# DESCRIPTION OF THE TASK
Below are some records. Write out the line that contains "nose: (414, 311)" and all lines after it, exactly, but not the pictures.

___ DATASET RECORDS

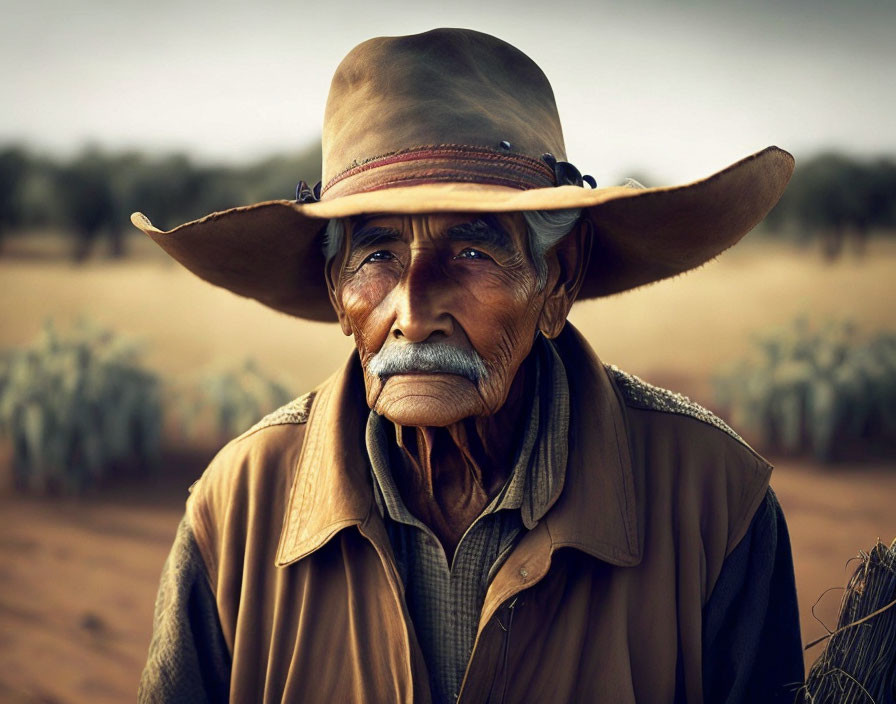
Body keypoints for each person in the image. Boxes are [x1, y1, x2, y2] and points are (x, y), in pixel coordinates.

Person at [135, 28, 804, 704]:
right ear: (338, 290)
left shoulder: (711, 498)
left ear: (558, 281)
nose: (414, 311)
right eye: (377, 254)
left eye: (473, 250)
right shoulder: (240, 506)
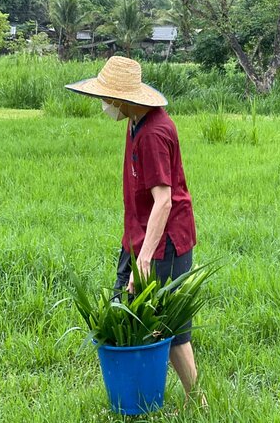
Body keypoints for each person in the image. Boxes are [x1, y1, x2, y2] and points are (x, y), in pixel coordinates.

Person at [65, 56, 204, 405]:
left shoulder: (154, 133)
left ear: (124, 98)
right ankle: (137, 396)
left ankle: (197, 402)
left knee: (171, 329)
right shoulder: (135, 122)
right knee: (126, 315)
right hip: (140, 237)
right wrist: (135, 248)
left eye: (107, 97)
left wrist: (143, 259)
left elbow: (164, 201)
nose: (104, 104)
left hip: (164, 243)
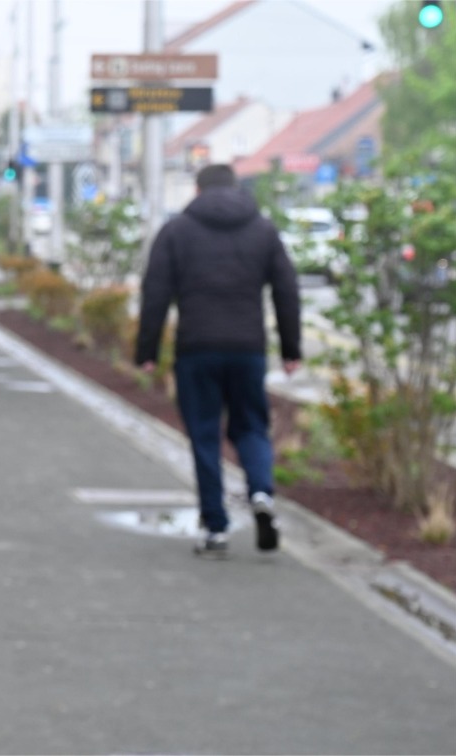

______

# EXPECTED ANSWER
nose: (414, 311)
right eye: (377, 254)
left eye: (473, 250)
right shoulder: (240, 506)
Body keypoints for each person in the image. Boxes are [x1, y1, x2, y2] and points are (x, y), in pixel coordinates.

Person at [65, 56, 204, 405]:
left shoulder: (154, 133)
left ear: (124, 98)
right ankle: (137, 396)
left ankle: (197, 402)
left knee: (171, 329)
right shoulder: (135, 122)
right knee: (126, 315)
right hip: (140, 237)
right wrist: (135, 248)
left eye: (107, 97)
left wrist: (143, 259)
left elbow: (164, 201)
nose: (104, 104)
left hip: (164, 243)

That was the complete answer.